Taking my helmet off, I note the GPS equipment I was supposed to so diligently hang on to is everywhere. Wires flung across the dashboard, no satellite signal reporting on the display and my feet are definitely no longer holding the GPS ECU-it's anyone's guess where that thing went.
Grip
Giant 245/40/17 Hoosier A6 rubber, on Enkei NT03 17x9.5-inch wheels, bulge an inch beyond the grasp of the rear fenders, giving Scott Vanderheide's STi the appearance of a 70's Can-Am car. Like one of the insane racers of the bell-bottom decade, its purpose is singular: stick to the ground-hard.
Vanderheide's STi was given the grip mission statement during its time at Robispec in Apple Valley, California. Owner Robert Fuller is notorious for his brass-balled antics on track, and also for his ability to set a car up to withstand such punishment with ease.
Fuller uses a special blend of KW Variant 3 coilovers (he calls them Robispec Clubsports), which employ unique high-speed damping on 2mm larger pistons, for better damping control. He couples these with custom spring rates (7kg/mm up front and 8kg/mm in the rear). The coilovers are designed to work with Whiteline Automotive 27mm anti-roll bars front and rear. The fronts are two-way adjustable and the rears have three settings. Whiteline endlinks are used front and rear.
Whiteline is also contracted for its competition anti-lift kit and Max-C camber plates, which also add two degrees of caster. In the rear, Whiteline lateral and toe links are used in conjunction with Whiteline toe lock bolts. These replace the eccentric bolts with non-eccentric types, and can be used because the new arms are completely adjustable.
With a suspension stiff enough to be fitted to the back of a dump truck, the chassis would flex like a pretzel were it not for the addition of an Autopower six-point rollcage and DC Sports titanium strut tower braces front and rear.

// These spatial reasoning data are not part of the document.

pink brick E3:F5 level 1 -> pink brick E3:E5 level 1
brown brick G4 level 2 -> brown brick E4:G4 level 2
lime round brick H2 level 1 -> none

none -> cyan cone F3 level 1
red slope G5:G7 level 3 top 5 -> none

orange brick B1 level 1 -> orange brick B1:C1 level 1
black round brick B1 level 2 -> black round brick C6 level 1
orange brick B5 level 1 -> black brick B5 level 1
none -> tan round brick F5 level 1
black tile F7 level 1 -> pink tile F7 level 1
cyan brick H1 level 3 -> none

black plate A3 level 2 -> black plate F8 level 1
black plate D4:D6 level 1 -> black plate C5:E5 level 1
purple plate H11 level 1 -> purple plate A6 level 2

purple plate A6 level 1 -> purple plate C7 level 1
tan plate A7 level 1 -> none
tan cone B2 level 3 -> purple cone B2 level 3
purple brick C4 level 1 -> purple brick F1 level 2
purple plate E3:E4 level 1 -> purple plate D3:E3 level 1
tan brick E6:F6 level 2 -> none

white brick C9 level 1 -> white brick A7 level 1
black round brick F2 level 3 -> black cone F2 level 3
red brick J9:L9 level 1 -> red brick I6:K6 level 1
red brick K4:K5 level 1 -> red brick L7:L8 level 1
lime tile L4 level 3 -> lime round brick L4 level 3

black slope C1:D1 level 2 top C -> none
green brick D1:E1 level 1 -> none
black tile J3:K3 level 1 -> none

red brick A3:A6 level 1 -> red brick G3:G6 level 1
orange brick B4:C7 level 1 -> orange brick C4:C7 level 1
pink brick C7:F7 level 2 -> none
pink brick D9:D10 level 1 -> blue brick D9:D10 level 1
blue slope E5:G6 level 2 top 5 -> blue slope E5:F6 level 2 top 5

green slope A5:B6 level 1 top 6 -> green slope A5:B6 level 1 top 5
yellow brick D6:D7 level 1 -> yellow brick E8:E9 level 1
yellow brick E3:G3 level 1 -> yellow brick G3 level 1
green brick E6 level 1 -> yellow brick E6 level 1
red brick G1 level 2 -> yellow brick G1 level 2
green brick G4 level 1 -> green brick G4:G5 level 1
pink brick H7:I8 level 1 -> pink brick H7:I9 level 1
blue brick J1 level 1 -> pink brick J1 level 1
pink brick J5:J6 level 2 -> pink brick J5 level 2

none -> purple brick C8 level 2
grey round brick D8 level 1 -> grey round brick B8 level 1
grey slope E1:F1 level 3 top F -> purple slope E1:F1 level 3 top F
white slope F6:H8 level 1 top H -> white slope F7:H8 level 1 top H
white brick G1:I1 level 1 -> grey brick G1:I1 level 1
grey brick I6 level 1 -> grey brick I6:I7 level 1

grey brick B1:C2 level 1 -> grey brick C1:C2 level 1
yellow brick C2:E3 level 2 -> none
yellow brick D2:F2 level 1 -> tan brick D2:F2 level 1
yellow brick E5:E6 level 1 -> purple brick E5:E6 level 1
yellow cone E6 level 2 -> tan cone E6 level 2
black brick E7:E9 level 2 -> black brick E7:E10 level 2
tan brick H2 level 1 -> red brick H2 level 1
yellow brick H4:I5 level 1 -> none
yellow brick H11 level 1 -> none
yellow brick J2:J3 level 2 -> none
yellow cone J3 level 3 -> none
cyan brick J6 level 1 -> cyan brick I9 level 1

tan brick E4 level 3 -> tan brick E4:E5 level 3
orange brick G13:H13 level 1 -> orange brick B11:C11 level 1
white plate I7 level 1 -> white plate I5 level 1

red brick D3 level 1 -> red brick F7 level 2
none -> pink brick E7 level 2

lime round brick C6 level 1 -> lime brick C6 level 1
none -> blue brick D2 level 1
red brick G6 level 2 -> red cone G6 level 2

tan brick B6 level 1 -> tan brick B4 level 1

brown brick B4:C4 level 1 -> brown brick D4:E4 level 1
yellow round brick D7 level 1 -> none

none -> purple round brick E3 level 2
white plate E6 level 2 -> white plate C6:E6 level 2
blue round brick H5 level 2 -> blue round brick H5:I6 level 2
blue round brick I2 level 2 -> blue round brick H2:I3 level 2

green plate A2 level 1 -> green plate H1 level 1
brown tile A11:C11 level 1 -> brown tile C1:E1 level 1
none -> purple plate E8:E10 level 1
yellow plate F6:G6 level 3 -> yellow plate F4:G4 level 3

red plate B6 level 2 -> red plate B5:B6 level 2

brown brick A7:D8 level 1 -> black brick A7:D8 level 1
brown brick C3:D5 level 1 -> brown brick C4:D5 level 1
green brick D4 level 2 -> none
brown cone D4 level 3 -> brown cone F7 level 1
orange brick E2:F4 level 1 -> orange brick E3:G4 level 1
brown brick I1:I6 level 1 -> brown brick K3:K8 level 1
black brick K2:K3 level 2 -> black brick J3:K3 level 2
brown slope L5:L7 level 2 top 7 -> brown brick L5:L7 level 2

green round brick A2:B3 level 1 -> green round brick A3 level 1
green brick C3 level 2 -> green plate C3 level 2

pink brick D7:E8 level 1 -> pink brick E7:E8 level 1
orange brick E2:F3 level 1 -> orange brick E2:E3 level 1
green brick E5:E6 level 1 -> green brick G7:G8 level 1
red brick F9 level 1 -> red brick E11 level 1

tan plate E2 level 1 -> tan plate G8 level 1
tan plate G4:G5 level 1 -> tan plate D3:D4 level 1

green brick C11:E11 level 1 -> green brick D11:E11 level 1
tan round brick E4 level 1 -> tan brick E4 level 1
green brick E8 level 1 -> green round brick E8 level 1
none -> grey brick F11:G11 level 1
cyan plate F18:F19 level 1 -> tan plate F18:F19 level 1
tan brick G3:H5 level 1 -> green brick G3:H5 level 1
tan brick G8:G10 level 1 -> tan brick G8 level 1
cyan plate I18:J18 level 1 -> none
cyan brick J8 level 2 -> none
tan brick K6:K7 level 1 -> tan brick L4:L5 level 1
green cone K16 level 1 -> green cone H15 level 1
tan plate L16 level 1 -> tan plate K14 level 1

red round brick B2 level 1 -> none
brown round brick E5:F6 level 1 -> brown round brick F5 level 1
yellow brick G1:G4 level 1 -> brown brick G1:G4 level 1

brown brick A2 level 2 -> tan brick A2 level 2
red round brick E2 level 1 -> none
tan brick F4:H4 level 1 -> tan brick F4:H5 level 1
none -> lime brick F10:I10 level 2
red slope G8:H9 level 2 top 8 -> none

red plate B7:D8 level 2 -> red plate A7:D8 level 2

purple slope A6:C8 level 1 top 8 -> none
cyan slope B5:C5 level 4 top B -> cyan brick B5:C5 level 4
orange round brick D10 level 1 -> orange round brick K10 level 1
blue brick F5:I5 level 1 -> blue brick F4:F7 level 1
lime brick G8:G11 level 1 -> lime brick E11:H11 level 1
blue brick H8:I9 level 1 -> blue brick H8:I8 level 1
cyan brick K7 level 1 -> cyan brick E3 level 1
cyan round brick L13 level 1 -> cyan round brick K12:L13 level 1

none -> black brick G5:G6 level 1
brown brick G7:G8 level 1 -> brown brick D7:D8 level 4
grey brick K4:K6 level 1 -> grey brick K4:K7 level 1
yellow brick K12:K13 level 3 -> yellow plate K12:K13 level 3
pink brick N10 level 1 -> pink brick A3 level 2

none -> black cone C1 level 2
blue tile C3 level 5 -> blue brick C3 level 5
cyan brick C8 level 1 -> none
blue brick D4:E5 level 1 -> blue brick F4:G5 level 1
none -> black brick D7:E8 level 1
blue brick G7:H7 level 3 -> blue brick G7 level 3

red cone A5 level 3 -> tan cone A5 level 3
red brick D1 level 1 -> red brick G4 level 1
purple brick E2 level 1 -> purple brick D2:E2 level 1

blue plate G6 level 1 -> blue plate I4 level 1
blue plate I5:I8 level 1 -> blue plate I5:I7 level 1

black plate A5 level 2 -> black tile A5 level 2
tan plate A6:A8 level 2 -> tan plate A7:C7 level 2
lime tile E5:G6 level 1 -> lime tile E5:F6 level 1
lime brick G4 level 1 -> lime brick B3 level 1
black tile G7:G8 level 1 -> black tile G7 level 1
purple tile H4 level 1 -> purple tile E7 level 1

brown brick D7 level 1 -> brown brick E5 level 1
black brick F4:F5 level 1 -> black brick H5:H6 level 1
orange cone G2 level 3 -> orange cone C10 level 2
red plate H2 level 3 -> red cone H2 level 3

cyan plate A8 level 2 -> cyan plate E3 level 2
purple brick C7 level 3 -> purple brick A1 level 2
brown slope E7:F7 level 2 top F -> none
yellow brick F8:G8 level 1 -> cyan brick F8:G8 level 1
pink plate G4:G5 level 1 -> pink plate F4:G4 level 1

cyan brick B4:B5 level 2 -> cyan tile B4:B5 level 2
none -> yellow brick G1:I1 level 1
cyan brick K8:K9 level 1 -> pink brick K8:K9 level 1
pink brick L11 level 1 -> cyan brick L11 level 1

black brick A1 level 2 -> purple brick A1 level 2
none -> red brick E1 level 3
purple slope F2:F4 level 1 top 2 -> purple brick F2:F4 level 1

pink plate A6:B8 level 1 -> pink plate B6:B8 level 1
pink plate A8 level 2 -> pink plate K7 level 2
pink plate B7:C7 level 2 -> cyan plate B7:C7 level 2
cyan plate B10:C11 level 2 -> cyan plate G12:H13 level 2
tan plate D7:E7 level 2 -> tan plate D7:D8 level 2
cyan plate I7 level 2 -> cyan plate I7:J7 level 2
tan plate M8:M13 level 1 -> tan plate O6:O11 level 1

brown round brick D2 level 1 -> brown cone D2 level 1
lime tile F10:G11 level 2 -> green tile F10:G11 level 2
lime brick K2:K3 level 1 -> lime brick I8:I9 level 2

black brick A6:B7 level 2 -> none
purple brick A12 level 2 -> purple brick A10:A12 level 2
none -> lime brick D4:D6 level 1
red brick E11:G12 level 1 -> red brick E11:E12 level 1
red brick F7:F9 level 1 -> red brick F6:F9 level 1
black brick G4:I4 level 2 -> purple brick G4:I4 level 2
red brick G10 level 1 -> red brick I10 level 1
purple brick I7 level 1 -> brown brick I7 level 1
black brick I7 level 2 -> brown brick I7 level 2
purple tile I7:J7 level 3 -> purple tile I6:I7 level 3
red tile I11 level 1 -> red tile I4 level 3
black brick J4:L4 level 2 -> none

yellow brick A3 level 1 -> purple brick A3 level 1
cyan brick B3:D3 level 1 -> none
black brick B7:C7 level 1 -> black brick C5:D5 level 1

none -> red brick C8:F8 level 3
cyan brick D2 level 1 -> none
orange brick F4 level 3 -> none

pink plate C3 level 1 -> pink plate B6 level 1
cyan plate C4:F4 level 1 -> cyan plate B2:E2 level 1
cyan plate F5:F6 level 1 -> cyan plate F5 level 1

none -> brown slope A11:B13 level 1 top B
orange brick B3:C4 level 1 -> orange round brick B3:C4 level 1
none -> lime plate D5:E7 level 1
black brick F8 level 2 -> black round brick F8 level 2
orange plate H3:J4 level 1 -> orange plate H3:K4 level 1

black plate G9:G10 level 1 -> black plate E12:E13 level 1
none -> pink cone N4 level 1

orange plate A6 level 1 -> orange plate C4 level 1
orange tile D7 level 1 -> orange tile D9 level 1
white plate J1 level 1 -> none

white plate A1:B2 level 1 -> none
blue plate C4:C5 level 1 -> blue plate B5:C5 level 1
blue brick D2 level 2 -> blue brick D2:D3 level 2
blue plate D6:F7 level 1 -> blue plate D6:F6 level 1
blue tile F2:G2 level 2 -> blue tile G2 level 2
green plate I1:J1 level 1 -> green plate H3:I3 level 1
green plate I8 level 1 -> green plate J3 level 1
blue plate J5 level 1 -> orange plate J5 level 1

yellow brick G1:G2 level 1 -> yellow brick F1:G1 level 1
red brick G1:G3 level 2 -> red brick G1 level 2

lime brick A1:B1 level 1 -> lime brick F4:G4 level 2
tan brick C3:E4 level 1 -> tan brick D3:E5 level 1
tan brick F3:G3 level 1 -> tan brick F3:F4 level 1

In the cockpit, it's a neck workout just to keep your head upright as the car is flung from corner to corner. Powering out of corners with four sticky tires and all-wheel drive really highlights how much grip the drift car doesn't have. Despite having stock gear ratios, the car feels like it has a shorter final drive when Vanderheide bangs through the gearbox. The increased grip at times allows an additional shift by the end of the straightaways.
The sticky rubber means Vanderheide can brake a lot later than Verdier in the street-tire shod drift car. In the braking zones at the end of sections three and five, I find myself dangling from the seatbelt. A post-ride inspection reveals DBA 5000 slotted two-piece rotors and Hawk Blue brake pads.
Like the drift car, Vanderheide's car leaps over the pavement undulation in the middle of section five. Landing is timed perfectly with an upshift, which causes a two-foot flame to spit from the APS three-inch turbo-back exhaust. The eagerness with which the car accelerates after it's found a gear makes it hard to believe there's a stock turbo under the hood.